Top Canadian firm gets nod to design glitzy Ritz-Carlton


Saturday, March 8th, 2008

Yabu Pushelberg has designed major hotel and commercial properties throughout the world

Bruce Constantineau
Sun

interior designer Glenn Pushelberg, who is designing the new Ritz-Carlton, envisions a glamorous hotel with a subtle West Coast feel. Photograph by : Bill Keay, Vancouver Sun

Interior design firm Yabu Pushelberg created this display for the Lane Crawford luxury department store in Beijing.

Renowned Canadian interior design firm Yabu Pushelberg will design the upscale Ritz-Carlton hotel scheduled to open in Vancouver by 2011.

Snaring the company is considered a significant coup for the project, as the firm — with offices in Toronto and New York — has designed major hotel and commercial properties throughout the world.

Glenn Pushelberg, who co-founded the company with George Yabu in 1980, envisions a hotel that’s “sophisticated and a little bit glamorous” with a subtle West Coast feel.

“I think there’s a lot of plagiarism in the hotel world and things can get a bit trite,” he said in an interview Friday. “Not that it’s bad but I’ve told (our team) don’t make it look like the Vancouver airport because that’s too obvious.

“At the same time, there are materials and processes that are intrinsic to the place and feel comfortable but it should be less obvious.”

The 127-room Ritz-Carlton hotel will occupy the first 20 floors of a new 60-storey, Arthur Erickson-designed twisting tower at 1133 West Georgia. The $500-million-plus hotel-condo project is being developed by the Holborn Group, controlled by Vancouver entrepreneur Simon Lim.

Yabu Pushelberg’s project list is impressive. After designing the new Tiffany store on Wall Street and the W Hotel in Times Square, the company is working on six new hotel projects throughout New York.

It also designed the hyper-chic, 77-room Hazelton Hotel in Toronto — widely touted to become that city’s first-ever five-diamond-rated property.

Toronto didn’t have any glamorous hotels so we gave them something glamorous,” Pushelberg said. “We saw the Hazelton as more European, with spaces that are smaller and more intimate.”

The Ritz-Carlton hotel is his company’s first Vancouver project since designing the Leone store in the 1980s. Pushelberg said he’s excited at the chance to work with Erickson, who touted Yabu Pushelberg’s abilities to the U.S. media after finding out the company designed the Leone outlet.

“We had never met him but he arranged this dinner in Toronto to introduce us to the American media,” he said. “So we have always wanted to do a project with Arthur, who is an incredibly talented architect.”

Pushelberg, 54, feels every hotel project needs its own “visual language” and thinks the Vancouver Ritz-Carlton tower’s iconic architecture will draw people from a distance.

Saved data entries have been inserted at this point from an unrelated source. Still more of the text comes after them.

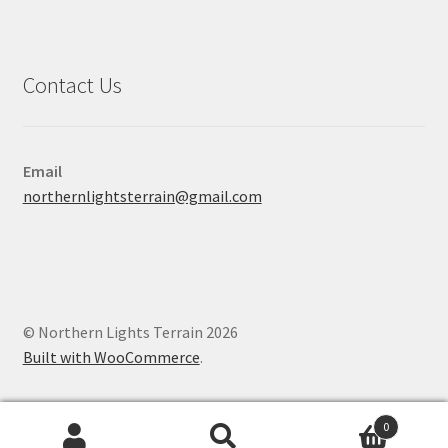
Contact Us
Email
northernlightsterrain@gmail.com
© Northern Lights Terrain 2026
Built with WooCommerce
.
0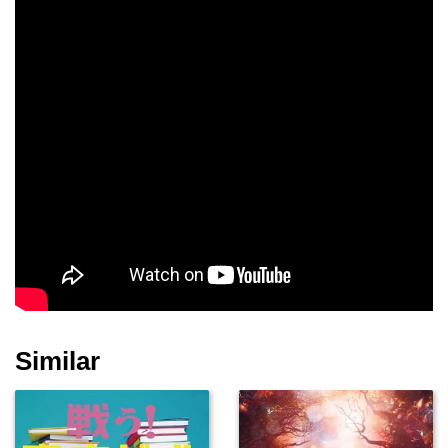
Similar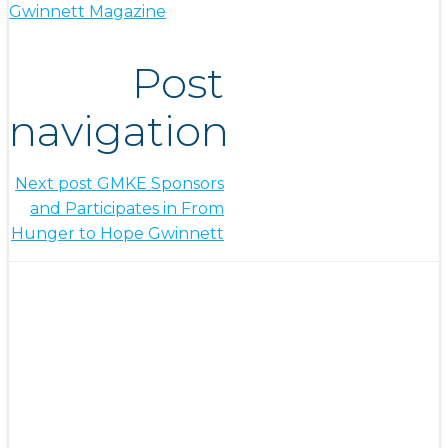
Gwinnett Magazine
Post
navigation
Next post
GMKE Sponsors
and Participates in From
Hunger to Hope Gwinnett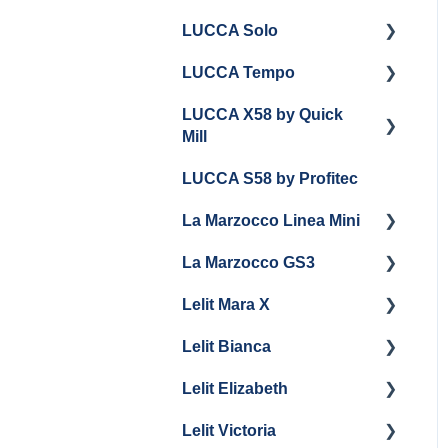
LUCCA Solo
LUCCA Tempo
Getting Started
LUCCA X58 by Quick
General Troubleshooting
General Troubleshooting
Mill
Draining and
LUCCA S58 by Profitec
Repackaging
Getting Started
La Marzocco Linea Mini
Panel Removal
Panel Removal And
Draining Boilers
La Marzocco GS3
Grouphead Maintenance
Getting Started
General Maintenance
Lelit Mara X
Electrical
La Marzocco Linea Mini
Getting Started
Programming
Add Ons & Retrofit Kit
Lelit Bianca
General Maintenance
GS3 Retrofit Kit
Getting Started
General Maintenance
Lelit Elizabeth
Panel Removal
Maintenance and Repair
Getting Started
La Marzocco Linea Mini
Lelit Victoria
General Maintenance
General Maintenance
Getting Started
Steam Boiler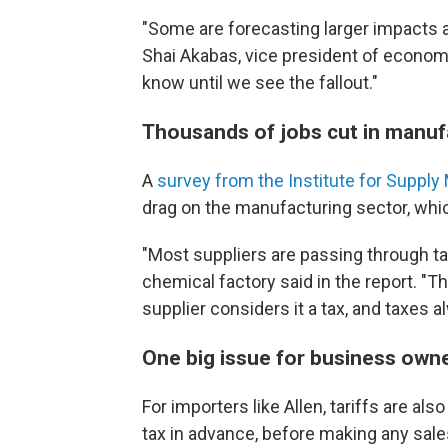
"Some are forecasting larger impacts a
Shai Akabas, vice president of economi
know until we see the fallout."
Thousands of jobs cut in manuf
A
survey from the Institute for Supp
drag on the manufacturing sector, wh
"Most suppliers are passing through tar
chemical factory said in the report. "
supplier considers it a tax, and taxes
One big issue for business owne
For importers like Allen, tariffs are al
tax in advance, before making any sale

“We think the hotel needs to kind of segue from something iconic to something emotional because hotel experiences are emotional experiences,” he said.

The unique Erickson twisting design of the building will throw more than a few curves at the Yabu Pushelberg team.

“It’s a design challenge because every room is different, which forces you to make many different layouts,” Pushelberg said. “From a guest point of view, it will be interesting because when you go back, you will always have a new experience.”

He said hotels are very much public social spaces now so he expects the Ritz-Carlton lobby will feature contrasts, a “point of view,” comfortable seating and a mix of beautiful art and unique architecture.

Pushelberg feels Ritz-Carlton is searching for the “new luxury” as it breaks out of its old “Americana” mold.

“There was a time in the 1980s when the guys that ran the show were designing for themselves,” he said. “But those guys are in their 70s now and its people in their 30s to 50s who are the customers and they’re looking for a new point of view in luxury.”

Though not a big fan of the term “world class,” Pushelberg feels Vancouver has a lot going for it now — incredible outdoor activities, a diverse population, a great urban fabric, a good stock of architecture and a West Coast point of view.

“There are a lot of strengths here and we want to contribute to that to make a lovely hotel for Vancouver,” he said.